The researchers examined the risk-adjusted outcomes of four major groupings of vascular surgery procedures: elective open aortic; open peripheral vascular procedures; endovascular aortic; and percutaneous angioplasty procedures.
They found that the total adverse-outcome rate (AO) was 27.8% for open aortic procedures, 31.5% for open peripheral vascular procedures, 19.6% for endovascular aortic procedures, and 36.4% for percutaneous angioplasty procedures. The difference in risk-adjusted adverse-outcome rates between the best- and the poorest- performing deciles was 32.2% for open aortic procedures, 29.5% for open peripheral vascular procedures, 21.5% for endovascular aortic procedures, and 37.1% for percutaneous angioplasty procedures.
The model determined significant risk factors (P less than .001) for inpatient death (including malnutrition, intestinal ischemia, supplemental oxygen, and age greater than or equal to 85 years); prolonged length of stay (including supplemental oxygen, peritoneal adhesions, and chronic lung obstructive disease); 90-day postdischarge death (including heart failure, chronic infection, psychosis, and primary head/neck cancer); and 90-day postdischarge readmission (malnutrition, chronic obstructive lung disease, upper aerodigestive tract cancer, and skin ulceration) for these procedures.
For all cases, the total 90-day postdischarge mortality rate exceeded the inpatient death rate, and readmissions were the major driver of the total AO. They found that 22% of all patients readmitted across the entire 90-day interval had not seen a physician for follow-up after discharge. [This] “begs the question of whether more frequent physician or physician-extender follow-up can reduce this AO,” according to Dr. Fry and his colleagues. “Importantly, first readmissions during days 31-90 following discharge were almost as common as those occurring during the initial 30 days. Over 20% of total readmissions were subsequently repeat events during the 90-day interval,” they added.
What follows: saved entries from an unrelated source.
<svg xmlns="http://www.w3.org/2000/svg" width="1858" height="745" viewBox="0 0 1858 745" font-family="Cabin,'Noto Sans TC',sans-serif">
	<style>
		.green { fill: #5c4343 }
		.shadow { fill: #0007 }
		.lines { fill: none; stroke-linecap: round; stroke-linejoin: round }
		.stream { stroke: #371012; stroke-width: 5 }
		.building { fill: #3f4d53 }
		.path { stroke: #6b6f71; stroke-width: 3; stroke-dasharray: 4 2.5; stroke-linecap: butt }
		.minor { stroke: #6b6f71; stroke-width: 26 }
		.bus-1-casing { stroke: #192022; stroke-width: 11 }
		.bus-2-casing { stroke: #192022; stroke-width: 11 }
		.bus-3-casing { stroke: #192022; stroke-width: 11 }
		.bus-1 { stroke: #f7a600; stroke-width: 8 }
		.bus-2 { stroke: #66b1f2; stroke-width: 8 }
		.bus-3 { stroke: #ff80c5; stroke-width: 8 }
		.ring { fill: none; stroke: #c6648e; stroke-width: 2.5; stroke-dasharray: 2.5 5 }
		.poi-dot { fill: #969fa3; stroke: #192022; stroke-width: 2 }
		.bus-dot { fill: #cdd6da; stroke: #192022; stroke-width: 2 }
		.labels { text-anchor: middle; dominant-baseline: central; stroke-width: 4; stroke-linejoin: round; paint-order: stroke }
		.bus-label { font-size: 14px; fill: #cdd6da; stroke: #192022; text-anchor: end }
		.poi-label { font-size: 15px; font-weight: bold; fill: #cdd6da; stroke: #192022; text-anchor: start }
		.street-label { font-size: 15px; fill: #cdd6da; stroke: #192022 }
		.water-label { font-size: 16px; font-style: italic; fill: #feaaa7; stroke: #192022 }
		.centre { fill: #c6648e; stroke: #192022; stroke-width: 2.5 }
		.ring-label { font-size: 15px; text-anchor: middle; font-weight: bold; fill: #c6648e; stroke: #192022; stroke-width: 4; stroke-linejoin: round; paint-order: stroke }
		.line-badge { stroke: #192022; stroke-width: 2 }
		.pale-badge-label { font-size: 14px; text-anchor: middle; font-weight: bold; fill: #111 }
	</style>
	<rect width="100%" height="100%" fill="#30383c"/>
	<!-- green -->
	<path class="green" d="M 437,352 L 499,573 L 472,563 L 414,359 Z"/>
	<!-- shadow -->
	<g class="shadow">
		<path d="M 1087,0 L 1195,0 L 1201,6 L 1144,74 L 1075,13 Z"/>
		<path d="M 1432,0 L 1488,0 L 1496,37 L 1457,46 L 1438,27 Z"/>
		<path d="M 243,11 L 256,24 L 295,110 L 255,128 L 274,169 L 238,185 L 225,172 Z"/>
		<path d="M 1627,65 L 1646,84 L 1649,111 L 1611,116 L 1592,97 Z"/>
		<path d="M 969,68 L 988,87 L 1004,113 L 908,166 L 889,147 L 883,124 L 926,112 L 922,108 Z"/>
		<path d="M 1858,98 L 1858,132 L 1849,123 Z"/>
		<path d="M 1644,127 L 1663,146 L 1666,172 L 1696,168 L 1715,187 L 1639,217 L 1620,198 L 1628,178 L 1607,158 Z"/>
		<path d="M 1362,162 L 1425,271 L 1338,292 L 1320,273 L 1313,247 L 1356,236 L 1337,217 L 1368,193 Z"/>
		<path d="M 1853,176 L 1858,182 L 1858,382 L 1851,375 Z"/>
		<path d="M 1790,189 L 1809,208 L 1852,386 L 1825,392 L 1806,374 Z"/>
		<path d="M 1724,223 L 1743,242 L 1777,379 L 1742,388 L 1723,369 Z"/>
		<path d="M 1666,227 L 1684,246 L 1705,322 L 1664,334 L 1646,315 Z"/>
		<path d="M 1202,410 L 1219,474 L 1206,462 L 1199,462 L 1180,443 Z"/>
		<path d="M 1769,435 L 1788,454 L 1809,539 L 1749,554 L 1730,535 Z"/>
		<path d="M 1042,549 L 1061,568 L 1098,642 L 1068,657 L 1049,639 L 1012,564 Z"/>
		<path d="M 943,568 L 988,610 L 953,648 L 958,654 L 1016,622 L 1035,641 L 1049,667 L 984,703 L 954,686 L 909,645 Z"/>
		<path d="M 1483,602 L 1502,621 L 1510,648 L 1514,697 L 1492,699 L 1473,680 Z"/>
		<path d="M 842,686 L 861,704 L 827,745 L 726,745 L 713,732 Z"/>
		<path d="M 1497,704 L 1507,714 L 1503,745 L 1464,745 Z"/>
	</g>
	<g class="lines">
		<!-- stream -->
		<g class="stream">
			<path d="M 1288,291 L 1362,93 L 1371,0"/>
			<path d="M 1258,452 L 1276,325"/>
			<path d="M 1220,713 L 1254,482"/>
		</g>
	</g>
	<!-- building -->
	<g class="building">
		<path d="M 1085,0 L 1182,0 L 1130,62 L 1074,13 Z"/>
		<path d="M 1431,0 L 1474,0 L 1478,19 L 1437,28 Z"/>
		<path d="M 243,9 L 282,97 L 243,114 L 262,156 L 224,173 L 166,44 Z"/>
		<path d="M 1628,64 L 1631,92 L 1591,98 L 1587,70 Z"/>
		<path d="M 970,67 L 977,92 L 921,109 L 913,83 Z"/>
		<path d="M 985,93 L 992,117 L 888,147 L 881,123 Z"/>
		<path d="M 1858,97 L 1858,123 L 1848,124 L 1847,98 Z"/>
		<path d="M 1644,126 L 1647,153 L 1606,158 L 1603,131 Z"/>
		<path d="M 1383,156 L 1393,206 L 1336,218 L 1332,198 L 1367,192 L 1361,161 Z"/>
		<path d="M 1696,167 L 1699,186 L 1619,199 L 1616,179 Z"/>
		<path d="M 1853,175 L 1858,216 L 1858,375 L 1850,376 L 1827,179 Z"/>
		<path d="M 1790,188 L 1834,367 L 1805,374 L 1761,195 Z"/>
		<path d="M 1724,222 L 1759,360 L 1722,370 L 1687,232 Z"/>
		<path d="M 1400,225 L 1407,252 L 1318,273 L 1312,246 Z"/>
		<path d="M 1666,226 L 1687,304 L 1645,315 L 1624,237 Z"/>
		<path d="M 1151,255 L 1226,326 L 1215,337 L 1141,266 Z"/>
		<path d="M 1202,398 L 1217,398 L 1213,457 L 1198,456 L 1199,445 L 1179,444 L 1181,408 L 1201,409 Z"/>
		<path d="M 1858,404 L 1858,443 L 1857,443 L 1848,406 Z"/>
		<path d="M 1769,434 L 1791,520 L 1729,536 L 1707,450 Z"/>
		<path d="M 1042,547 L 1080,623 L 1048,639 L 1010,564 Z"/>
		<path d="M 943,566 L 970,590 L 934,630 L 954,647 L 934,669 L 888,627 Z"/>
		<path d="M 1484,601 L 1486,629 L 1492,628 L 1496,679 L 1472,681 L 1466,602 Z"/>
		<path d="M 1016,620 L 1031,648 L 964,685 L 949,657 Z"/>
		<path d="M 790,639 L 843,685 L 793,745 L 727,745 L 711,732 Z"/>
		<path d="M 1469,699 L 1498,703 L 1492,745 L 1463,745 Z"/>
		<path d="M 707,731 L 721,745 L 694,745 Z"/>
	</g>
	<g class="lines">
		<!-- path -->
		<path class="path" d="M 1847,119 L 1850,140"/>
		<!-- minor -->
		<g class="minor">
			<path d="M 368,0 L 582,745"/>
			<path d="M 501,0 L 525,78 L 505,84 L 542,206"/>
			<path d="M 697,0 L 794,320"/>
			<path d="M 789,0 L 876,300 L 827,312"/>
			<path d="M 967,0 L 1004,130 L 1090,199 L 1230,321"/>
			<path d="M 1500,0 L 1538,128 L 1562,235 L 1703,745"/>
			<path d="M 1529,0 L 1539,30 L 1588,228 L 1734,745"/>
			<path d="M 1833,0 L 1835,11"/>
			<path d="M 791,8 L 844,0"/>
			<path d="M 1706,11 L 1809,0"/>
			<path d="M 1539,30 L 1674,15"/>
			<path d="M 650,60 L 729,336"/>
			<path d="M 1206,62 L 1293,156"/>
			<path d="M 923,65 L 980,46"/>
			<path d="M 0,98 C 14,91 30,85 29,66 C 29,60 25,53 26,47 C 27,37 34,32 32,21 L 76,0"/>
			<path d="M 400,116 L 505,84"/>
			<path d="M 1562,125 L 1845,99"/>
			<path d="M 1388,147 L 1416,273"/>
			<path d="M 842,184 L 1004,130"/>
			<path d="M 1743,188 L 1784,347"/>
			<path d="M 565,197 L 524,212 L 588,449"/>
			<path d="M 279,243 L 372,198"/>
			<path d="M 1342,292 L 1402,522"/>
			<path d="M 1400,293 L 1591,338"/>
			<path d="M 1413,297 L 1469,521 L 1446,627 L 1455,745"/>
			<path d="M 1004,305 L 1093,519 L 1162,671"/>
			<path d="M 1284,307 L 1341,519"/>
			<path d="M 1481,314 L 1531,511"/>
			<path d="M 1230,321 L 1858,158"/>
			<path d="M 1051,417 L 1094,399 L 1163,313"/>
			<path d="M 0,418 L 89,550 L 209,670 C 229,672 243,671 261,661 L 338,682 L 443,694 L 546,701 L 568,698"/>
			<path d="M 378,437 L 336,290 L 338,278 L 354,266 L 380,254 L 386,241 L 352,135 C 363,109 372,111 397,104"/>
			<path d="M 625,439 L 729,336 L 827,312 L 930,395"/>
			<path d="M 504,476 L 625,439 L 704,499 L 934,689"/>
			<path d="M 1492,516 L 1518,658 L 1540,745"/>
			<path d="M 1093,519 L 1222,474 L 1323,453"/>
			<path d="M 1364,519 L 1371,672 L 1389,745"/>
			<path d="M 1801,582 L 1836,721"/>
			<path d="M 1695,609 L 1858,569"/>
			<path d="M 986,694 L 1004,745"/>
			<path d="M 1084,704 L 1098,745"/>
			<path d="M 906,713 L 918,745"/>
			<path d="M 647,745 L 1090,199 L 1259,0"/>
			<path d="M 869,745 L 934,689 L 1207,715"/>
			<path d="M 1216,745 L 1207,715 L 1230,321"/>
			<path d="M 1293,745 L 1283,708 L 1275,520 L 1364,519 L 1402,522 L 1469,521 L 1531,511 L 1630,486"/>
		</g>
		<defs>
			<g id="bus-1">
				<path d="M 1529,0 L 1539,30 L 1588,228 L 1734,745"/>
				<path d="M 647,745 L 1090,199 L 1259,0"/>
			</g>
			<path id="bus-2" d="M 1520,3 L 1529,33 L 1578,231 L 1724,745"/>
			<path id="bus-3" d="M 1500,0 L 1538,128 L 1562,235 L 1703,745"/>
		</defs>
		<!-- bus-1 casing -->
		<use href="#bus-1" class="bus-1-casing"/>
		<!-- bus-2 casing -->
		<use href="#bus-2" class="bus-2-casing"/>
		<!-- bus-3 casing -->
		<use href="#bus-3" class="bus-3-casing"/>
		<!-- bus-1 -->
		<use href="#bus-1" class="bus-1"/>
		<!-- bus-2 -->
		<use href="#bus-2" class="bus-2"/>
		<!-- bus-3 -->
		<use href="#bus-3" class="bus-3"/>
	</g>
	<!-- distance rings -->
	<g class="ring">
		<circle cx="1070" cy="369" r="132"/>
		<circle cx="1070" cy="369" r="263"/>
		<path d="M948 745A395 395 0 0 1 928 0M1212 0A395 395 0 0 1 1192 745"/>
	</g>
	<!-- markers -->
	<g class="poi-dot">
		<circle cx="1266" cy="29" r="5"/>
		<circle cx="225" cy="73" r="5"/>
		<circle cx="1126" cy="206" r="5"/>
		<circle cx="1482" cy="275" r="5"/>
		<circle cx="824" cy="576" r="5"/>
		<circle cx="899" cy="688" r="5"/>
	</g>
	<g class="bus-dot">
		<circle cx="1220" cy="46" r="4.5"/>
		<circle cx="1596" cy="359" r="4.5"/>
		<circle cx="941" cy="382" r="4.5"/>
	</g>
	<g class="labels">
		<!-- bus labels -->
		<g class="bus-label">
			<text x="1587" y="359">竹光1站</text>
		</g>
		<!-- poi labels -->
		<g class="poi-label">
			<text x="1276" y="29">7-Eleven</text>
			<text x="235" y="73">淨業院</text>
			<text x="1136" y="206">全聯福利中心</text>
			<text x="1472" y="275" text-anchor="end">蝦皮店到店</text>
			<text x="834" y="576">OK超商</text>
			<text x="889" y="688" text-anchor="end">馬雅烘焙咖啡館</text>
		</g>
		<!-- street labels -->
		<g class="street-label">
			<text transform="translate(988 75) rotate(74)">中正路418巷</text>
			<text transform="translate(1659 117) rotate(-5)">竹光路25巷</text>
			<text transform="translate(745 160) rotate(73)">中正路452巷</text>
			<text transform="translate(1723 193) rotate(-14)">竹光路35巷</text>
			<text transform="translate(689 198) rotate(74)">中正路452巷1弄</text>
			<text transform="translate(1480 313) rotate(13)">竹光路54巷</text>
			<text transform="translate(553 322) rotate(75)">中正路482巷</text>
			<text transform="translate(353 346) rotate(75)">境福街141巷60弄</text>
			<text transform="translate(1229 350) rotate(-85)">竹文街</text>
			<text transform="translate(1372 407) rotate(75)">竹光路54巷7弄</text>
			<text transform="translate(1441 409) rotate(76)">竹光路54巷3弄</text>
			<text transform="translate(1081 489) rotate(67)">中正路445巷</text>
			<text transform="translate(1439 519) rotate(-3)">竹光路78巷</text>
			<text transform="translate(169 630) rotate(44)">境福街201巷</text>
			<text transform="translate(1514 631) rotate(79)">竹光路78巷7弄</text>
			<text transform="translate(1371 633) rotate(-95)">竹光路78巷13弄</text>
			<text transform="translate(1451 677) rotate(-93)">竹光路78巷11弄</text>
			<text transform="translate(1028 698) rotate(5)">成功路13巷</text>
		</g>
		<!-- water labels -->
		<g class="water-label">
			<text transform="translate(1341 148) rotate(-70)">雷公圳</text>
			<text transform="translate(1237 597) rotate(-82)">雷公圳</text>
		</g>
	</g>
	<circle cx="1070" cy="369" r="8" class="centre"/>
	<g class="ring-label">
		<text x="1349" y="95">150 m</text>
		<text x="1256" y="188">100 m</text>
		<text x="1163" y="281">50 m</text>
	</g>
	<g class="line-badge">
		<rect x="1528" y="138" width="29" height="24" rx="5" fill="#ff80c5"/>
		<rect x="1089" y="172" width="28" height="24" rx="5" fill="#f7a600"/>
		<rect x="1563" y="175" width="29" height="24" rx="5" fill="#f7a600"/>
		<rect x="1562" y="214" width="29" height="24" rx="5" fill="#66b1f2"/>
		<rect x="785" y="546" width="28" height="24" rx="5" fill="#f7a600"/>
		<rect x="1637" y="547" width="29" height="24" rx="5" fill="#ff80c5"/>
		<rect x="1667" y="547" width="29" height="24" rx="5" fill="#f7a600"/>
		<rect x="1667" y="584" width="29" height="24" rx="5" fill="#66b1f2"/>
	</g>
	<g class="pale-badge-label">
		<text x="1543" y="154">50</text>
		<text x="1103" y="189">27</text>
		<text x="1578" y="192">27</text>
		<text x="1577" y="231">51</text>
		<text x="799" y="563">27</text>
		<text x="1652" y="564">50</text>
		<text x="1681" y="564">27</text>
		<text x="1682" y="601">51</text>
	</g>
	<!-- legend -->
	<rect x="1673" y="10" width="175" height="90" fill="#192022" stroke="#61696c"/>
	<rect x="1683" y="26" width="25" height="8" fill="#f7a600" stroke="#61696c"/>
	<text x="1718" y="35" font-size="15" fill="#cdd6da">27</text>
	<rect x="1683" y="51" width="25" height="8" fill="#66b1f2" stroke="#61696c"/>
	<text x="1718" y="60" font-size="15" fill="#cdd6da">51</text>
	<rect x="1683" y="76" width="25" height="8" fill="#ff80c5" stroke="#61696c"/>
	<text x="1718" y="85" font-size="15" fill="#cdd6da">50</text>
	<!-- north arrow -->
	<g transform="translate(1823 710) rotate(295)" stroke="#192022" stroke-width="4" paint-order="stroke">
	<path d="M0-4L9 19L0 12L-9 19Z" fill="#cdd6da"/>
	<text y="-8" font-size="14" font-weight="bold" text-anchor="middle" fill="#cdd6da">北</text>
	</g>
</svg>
They also found that the variability in risk-adjusted outcomes among the best and poorest performing hospitals was over 20% in all of the major vascular procedures and indicates a large opportunity for improvement in results.
“Understanding variables associated with higher risk can be used as a decision support tool to identify which patients will need increased vigilance to avoid AOs. Identification of very high risk may become a consideration in the assessment of the appropriateness of the surgical intervention. If providers know their outcomes and those outcomes are benchmarked against the whole population of hospitals, then clinical performance can be improved by specific care redesign initiatives,” the researchers concluded.
Dr. Fry is executive vice president of MPA Healthcare Solutions, which funded the research.
SOURCE: Fry DE et al. Surgery 2018 Jun 22. doi: 10.1016/j.surg.2018.03.025.
FROM SURGERY
Key clinical point: The variability in risk-adjusted outcomes among the best and poorest performing hospitals was over 20% in all of the major vascular procedures.
Major finding: The total adverse-outcome rate was 27.8% for open aortic procedures, 31.5% for open peripheral artery, 19.6% for endovascular aortic, and 36.4% for percutaneous angioplasty.
Study details: The Medicare Limited Data Set for 2012-2014 was used to follow the outcomes of major vascular surgery beginning with the inpatient stay and on through 90 days of postop care.
Disclosures: Dr. Fry is executive vice president of MPA Healthcare Solutions, which funded the research.